Over the last three years Sinclair-owned Washington, D.C. ABC affiliate WJLA has seen the departures of longtime anchor Maureen Bunyan, NewsTalk host Bruce DePuyt, anchors Leon Harris and Gordon Peterson, sports anchors Alex Parker and Tim Brant and entertainment reporter Arch Campbell.
The Washingtonian makes the point that the plans Sinclair had when it bought the station from Allbritton in 2014 haven’t quite panned out the way it wanted.
The question appears to be whether all this disruption is driven by low ratings — WJLA’s evening newscasts are in third place in the area — or the more than $4 billion in debt Sinclair has taken on to fund its expansion, which also includes Tennis Channel, the sci-fi channel Comet, and the millennial-focused digital-media property Circa. You need a lot of revenue to hold a debt that large; the company expected debt service, stock buybacks, and dividends to account for nearly half its cash flow in 2016.
But low ratings and a weak political ad spend by then-presidential candidate Donald Trump haven’t brought in the money the station group was hoping for.

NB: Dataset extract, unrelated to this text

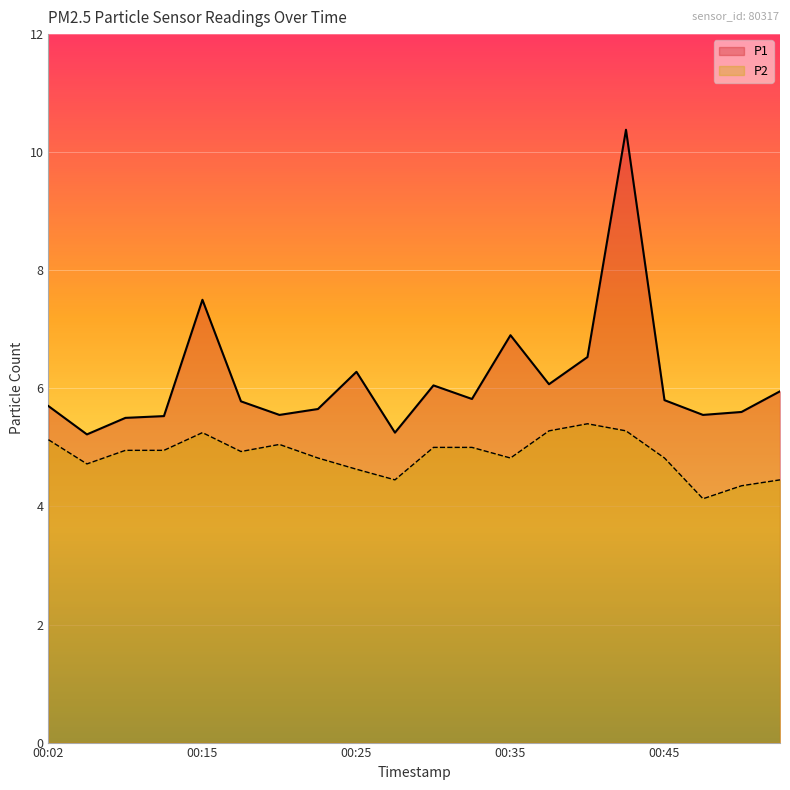

Rank the series at 00:23 from highest to lowest value.

P1, P2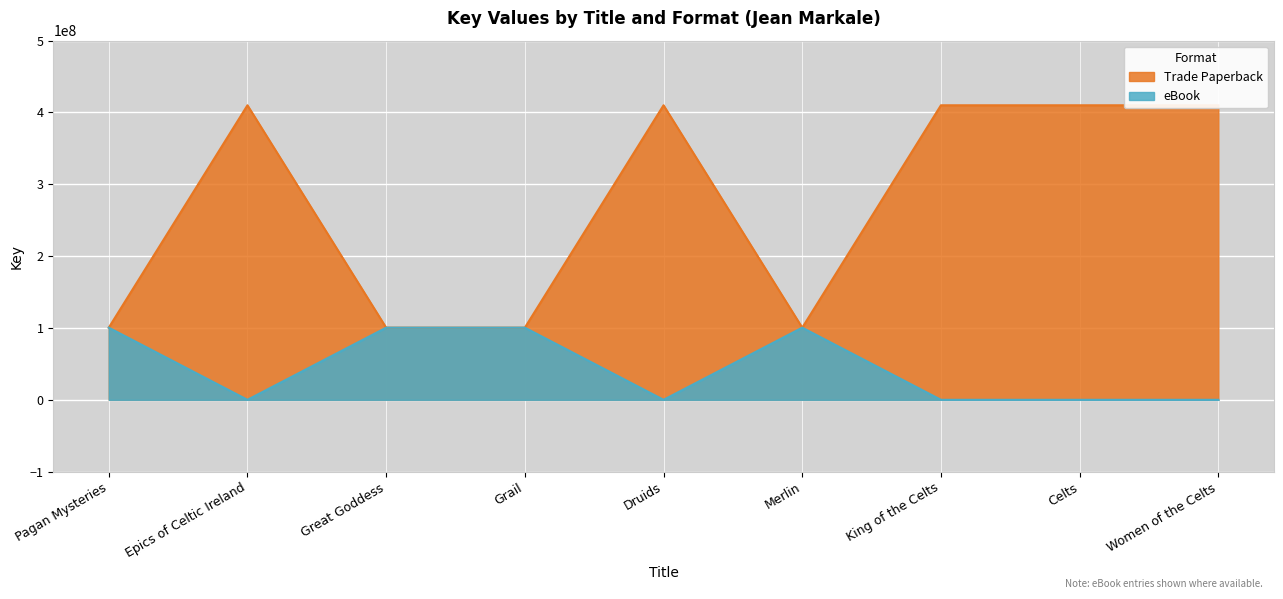

Reading right to left, transcribe all the data shown in this chart.

Trade Paperback: 410046951	410047612	410047711	100445874	410048622	100445842	100444929	410049076	100444149
eBook: 0	0	0	100445874	0	100445842	100444929	0	100444149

Add in the hundreds of younger anchors at smaller markets willing to work for less in a larger market and older more established vets who make more money aren’t so attractive to employers anymore.
Sinclair told The Washingtonian that’s not true, though.
Sinclair says no financial pressures from above led to the beloved TV personalities’ exits: The “suggestion that financial decisions were the driving concern behind recent changes is false,” Livingston says. Local stations, not corporate, he explains, make the decisions, which are “guided by ratings, our long-term strategy, and the evolving needs of our viewers.”